CLI tool for flexible and fast adaptive sampling on ONT sequencers
https://looselab.github.io/readfish/
GNU General Public License v3.0
163 stars 31 forks source link

Adding additional .mmi extensions to all possible fasta file format l… #330

Closed mattloose closed 5 months ago

mattloose commented 5 months ago

…abels to catch acceptable file types.

This request addresses #326 and enables validation of the following file type endings.

['.fasta.gz', '.fna.gz', '.fsa.gz', '.fa.gz', '.fastq.gz', '.fq.gz', '.fasta.mmi', '.fna.mmi', '.fsa.mmi', '.fa.mmi', '.fastq.mmi', '.fq.mmi', '.fasta', '.fna', '.fsa', '.fa', '.fastq', '.fq', '.mmi']

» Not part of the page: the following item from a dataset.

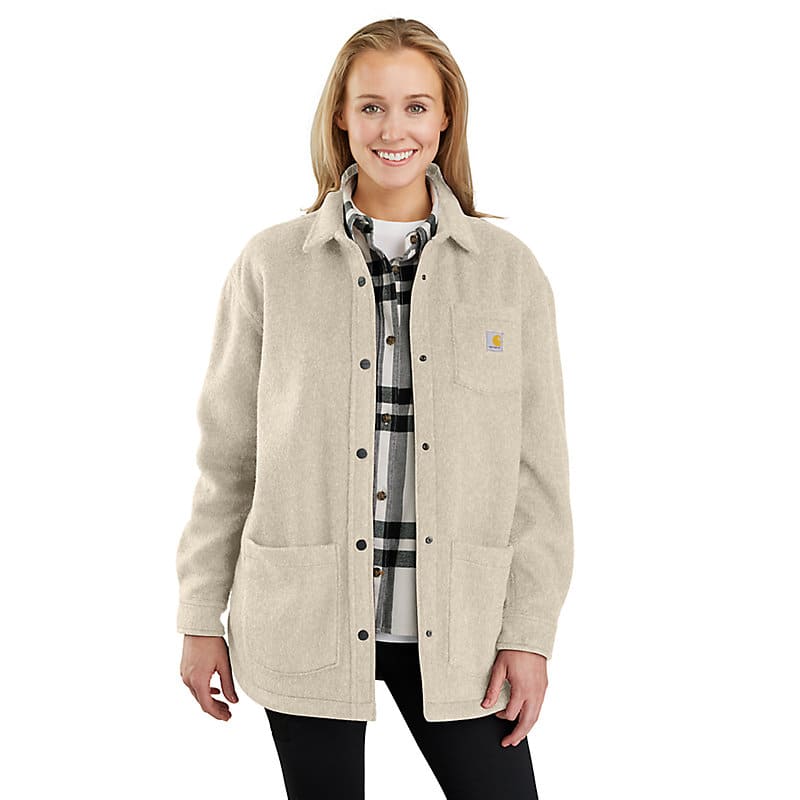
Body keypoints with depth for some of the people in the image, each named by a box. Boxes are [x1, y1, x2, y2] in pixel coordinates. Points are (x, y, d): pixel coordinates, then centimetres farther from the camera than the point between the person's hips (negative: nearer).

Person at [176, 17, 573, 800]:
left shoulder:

I think a better way to handle this in the future would be to explicitly detemine if the file is readable by mappy. However, this will catch the most common possible mmi extension types.

alexomics commented 5 months ago

I don't think that the current fix addresses the problem in the issue. Which is an extra . in the filename (GCA_000001405.15_GRCh38_no_alt_analysis_set.fna.mmi), so pathlib suggests that the suffix is .15_grch38_no_alt_analysis_set.fna.mmi

We could use something like:

file_extensions = ['.fasta', '.fna', '.fsa', '.fa', '.fastq', 
                   '.fq', '.fasta.gz', '.fna.gz', '.fsa.gz', 
                   '.fa.gz', '.fastq.gz', '.fq.gz', '.mmi']
if not any(index.lower().endswith(suffix) for suffix in file_extensions):
    raise ...

Probably should add a test case TOML for this too.

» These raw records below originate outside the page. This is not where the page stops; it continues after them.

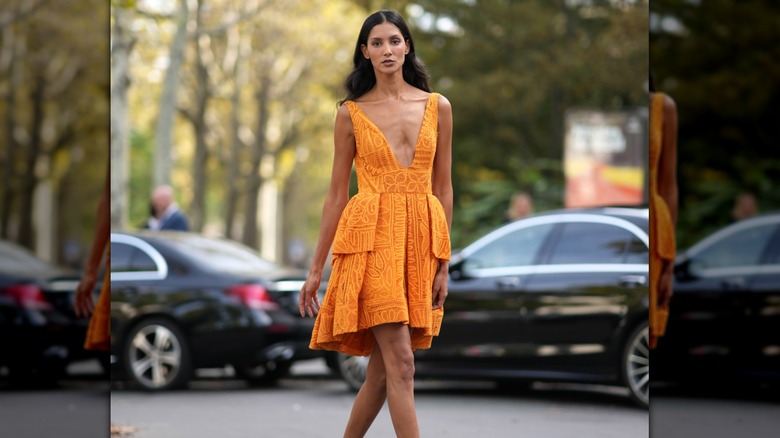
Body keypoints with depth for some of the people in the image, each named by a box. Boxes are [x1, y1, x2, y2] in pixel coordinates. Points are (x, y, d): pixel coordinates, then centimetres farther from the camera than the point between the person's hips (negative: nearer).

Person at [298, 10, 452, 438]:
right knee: (400, 364, -13)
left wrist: (443, 264, 6)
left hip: (420, 240, 3)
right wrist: (316, 269, 7)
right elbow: (337, 193, 8)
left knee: (381, 370, 6)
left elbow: (443, 189, 10)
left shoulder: (438, 107, 9)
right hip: (370, 237, -3)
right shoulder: (351, 113, 4)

mattloose commented 5 months ago

I mean - it does fix it...

But I'll look at this alternative.

mattloose commented 5 months ago

OK It doesn't fix it.

Whoops.

mattloose commented 5 months ago

This addresses the issue raised by @alexomics (thanks - good spot).

I've attempted to add in a test toml but I don't think this is yet correct - advice from anyone appreciated.

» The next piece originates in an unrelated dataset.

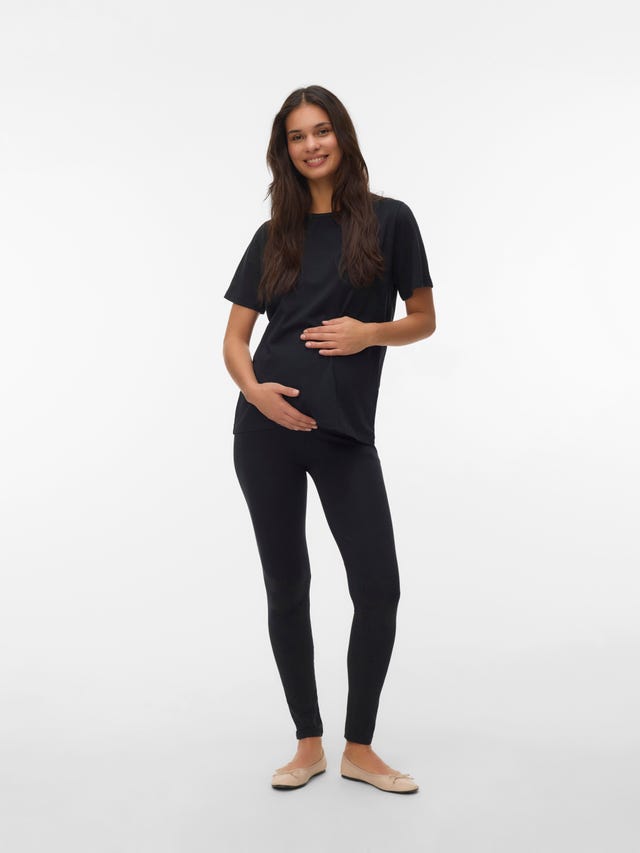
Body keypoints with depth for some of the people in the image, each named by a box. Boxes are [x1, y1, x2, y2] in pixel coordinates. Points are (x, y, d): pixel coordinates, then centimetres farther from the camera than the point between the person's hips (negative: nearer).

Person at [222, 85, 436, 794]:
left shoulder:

alexomics commented 5 months ago

So the TOML tests are a bit of a Rube Goldberg machine, you need to:

  1. create a TOML file (readfish/tests/static/toml_validation_test/fail/005_bad_reference_file.TOML)
  2. create a matching TXT file (readfish/tests/static/toml_validation_test/fail/005_bad_reference_file.txt) that contains the expected error message(s) the TOML will generate

It's described a little bit more on the README for each test folder.

mattloose commented 5 months ago

re: the tests - the output of the readfish validate command won't error on this file now - it will just give a warning - can that be caught in a text file? I note that in the other examples for validating mappy the text file is just empty?

mattloose commented 5 months ago

OK - this adds a fail and pass test for these specific issues - the pass reference index file is named as per the issue that started this.

alexomics commented 5 months ago

Almost there! You seem to be missing a TOML file tests/static/mappy_validation_test/fail/004_bad_reference_file_extension.toml

mattloose commented 5 months ago

D'oh

Should be there now. I forgot I needed to force add the toml due to the gitignore!